▸ **Source passage**:
++++++++

For those who are interested in this program, but not familiar with the
EPR thought experiment, please see the source, Refs. 1--3. Currently,
the article may be freely downloaded from the publisher's page linked
for Ref. 1.

Ref. 2 discusses the modern version of the EPR experiment, which is
simulated in the Forth program. It may be downloaded from its link.

Ref. 3's link points to the publisher's page, from which it is not
freely downloadable.

++++++++

▸ **Excerpted records**:
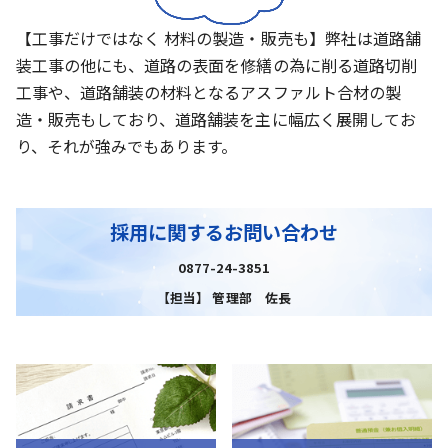
【工事だけではなく 材料の製造・販売も】弊社は道路舗
装工事の他にも、道路の表面を修繕の為に削る道路切削
工事や、道路舗装の材料となるアスファルト合材の製
造・販売もしており、道路舗装を主に幅広く展開してお
り、それが強みでもあります。
採用に関するお問い合わせ
0877-24-3851
【担当】 管理部 佐長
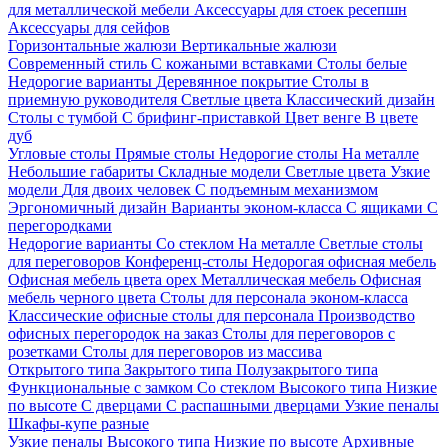
для металлической мебели
Аксессуары для стоек ресепшн
Аксессуары для сейфов
Горизонтальные жалюзи
Вертикальные жалюзи
Современный стиль
С кожаными вставками
Столы белые
Недорогие варианты
Деревянное покрытие
Столы в
приемную руководителя
Светлые цвета
Классический дизайн
Столы с тумбой
С брифинг-приставкой
Цвет венге
В цвете
дуб
Угловые столы
Прямые столы
Недорогие столы
На металле
Небольшие габариты
Складные модели
Светлые цвета
Узкие
модели
Для двоих человек
С подъемным механизмом
Эргономичный дизайн
Варианты эконом-класса
С ящиками
С
перегородками
Недорогие варианты
Со стеклом
На металле
Светлые столы
для переговоров
Конференц-столы
Недорогая офисная мебель
Офисная мебель цвета орех
Металлическая мебель
Офисная
мебель черного цвета
Столы для персонала эконом-класса
Классические офисные столы для персонала
Производство
офисных перегородок на заказ
Столы для переговоров с
розетками
Столы для переговоров из массива
Открытого типа
Закрытого типа
Полузакрытого типа
Функциональные с замком
Со стеклом
Высокого типа
Низкие
по высоте
С дверцами
С распашными дверцами
Узкие пеналы
Шкафы-купе разные
Узкие пеналы
Высокого типа
Низкие по высоте
Архивные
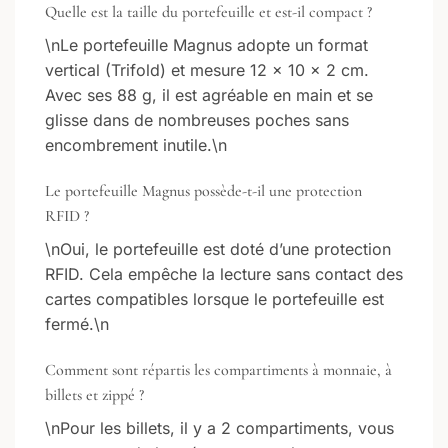
Quelle est la taille du portefeuille et est-il compact ?
\nLe portefeuille Magnus adopte un format
vertical (Trifold) et mesure 12 × 10 × 2 cm.
Avec ses 88 g, il est agréable en main et se
glisse dans de nombreuses poches sans
encombrement inutile.\n
Le portefeuille Magnus possède-t-il une protection
RFID ?
\nOui, le portefeuille est doté d’une protection
RFID. Cela empêche la lecture sans contact des
cartes compatibles lorsque le portefeuille est
fermé.\n
Comment sont répartis les compartiments à monnaie, à
billets et zippé ?
\nPour les billets, il y a 2 compartiments, vous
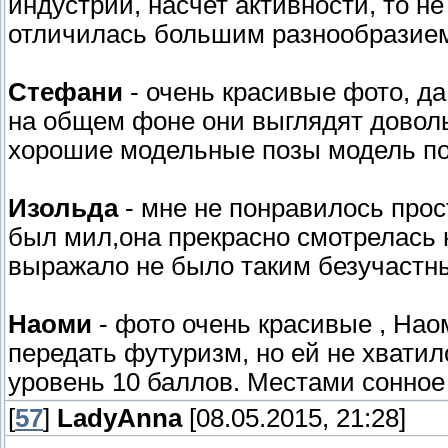
индустрии, насчет активности, то н
отличилась большим разнообразие
Стефани
- очень красивые фото, д
на общем фоне они выглядят доволь
хорошие модельные позы модель п
Изольда
- мне не понравилось прос
был мил,она прекрасно смотрелась н
выражало не было таким безучастн
Наоми
- фото очень красивые , Нао
передать футуризм, но ей не хвати
уровень 10 баллов. Местами сонно
[
57
]
LadyAnna
[08.05.2015, 21:28]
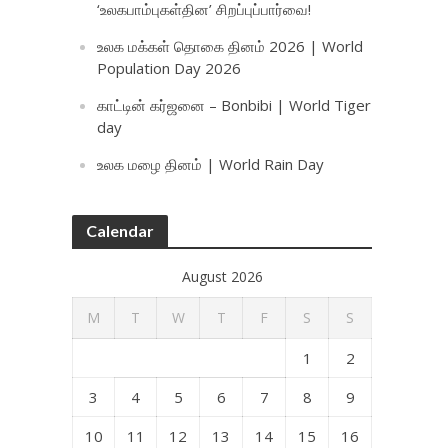
‘உலகபாம்புகள்தின’ சிறப்புப்பார்வை!
உலக மக்கள் தொகை தினம் 2026 | World
Population Day 2026
காட்டின் கர்ஜனை – Bonbibi | World Tiger
day
உலக மழை தினம் | World Rain Day
Calendar
August 2026
M
T
W
T
F
S
S
1
2
3
4
5
6
7
8
9
10
11
12
13
14
15
16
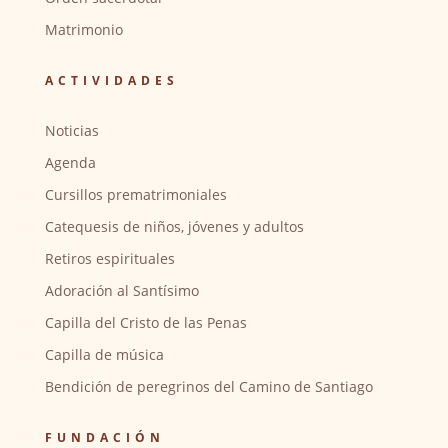
Matrimonio
ACTIVIDADES
Noticias
Agenda
Cursillos prematrimoniales
Catequesis de niños, jóvenes y adultos
Retiros espirituales
Adoración al Santísimo
Capilla del Cristo de las Penas
Capilla de música
Bendición de peregrinos del Camino de Santiago
FUNDACIÓN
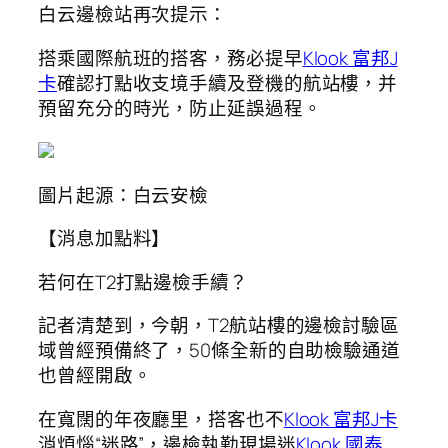
白云邊檢站再次提示：
搭乘國際航班的搭客，務必提早
Klook 富邦J
卡
確認打點收支境手續及登機的航站樓，并
預留充分的時光，防止延誤過程。
圖片起源：白云安檢
【消息加點料】
若何在T2打點邊檢手續？
記者清楚到，今朝，T2航站樓的邊檢討驗區
域曾經預備終了，50條全新的自助檢驗通道
也曾經開啟。
在寬闊的年夜廳里，搭客也不
Klook 富邦J卡
消煩惱“迷路”，邊檢執勤現場迷
Klook 國泰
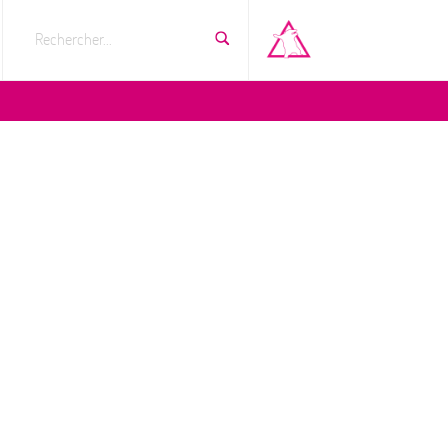
Rechercher...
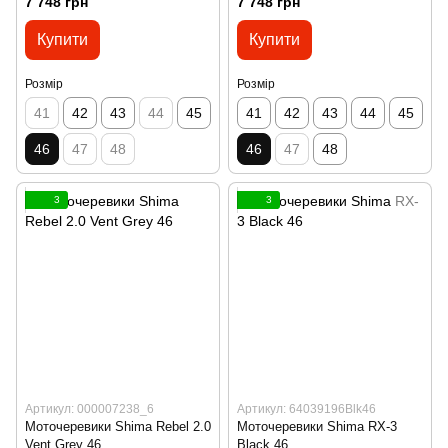
7 748 грн
7 748 грн
Купити
Купити
Розмір
Розмір
41
42
43
44
45
41
42
43
44
45
46
47
48
46
47
48
3
3
Артикул: 000007238_6
Артикул: 64039196Blk46
Моточеревики Shima Rebel 2.0
Моточеревики Shima RX-3
Vent Grey 46
Black 46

++++++++

▸ **Problem set**:
1 – Write out the EPR note above from "For those who" to "freely downloadable.", inclusive, replacing "publisher's page" with "journal's website".
2 – Answer these questions from the EPR note above:
(a) Which reference discusses the modern version of the EPR experiment?
(b) In which program is that modern version simulated?
(c) Can Ref. 3 be freely downloaded from the page its link points to?
3 – Continue the EPR note above, starting after its last sentence.

▸ **Outputs by task**:
1 –
For those who are interested in this program, but not familiar with the
EPR thought experiment, please see the source, Refs. 1--3. Currently,
the article may be freely downloaded from the journal's website linked
for Ref. 1.

Ref. 2 discusses the modern version of the EPR experiment, which is
simulated in the Forth program. It may be downloaded from its link.

Ref. 3's link points to the journal's website, from which it is not
freely downloadable.

2 –
(a) Ref. 2
(b) The Forth program
(c) No

3 –
Finally, another interesting and readable paper dealing with the subject
of this program may be downloaded from here:

https://hal.archives-ouvertes.fr/jpa-00220688/document

--
Krishna Myneni


https://github.com/mynenik/kForth-64/blob/master/forth-src/qm/epr-sim.4th



Compatibility definitions for Gforth:
---------
\ kforth-compat.fs
\
\ kForth compatibility defns. for gforth
\
\ Revised: 2021-08-26

utime 2constant start_time

base @
: deg>rad ( F: r1 -- r2 ) PI f* 180.0e0 f/ ;
: rad>deg ( F: r1 -- r2 ) 180.0e0 f* PI f/ ;
: fround>s ( F: r -- ) ( -- s ) fround f>s ;
: ftrunc>s ( F: r -- ) ( -- s ) ftrunc f>s ;
: allot? ( u -- a ) here swap allot ;
: 2+ 2 + ;
: 2- 2 - ;
: ms@ ( -- u ) utime start_time d- 1000 um/mod nip ;
: us2@ ( -- ud ) utime start_time d- ;
: usleep ( u -- ) 1000 / 1 max ms ;
: nondeferred ( -- ) ;

synonym a@ @
base !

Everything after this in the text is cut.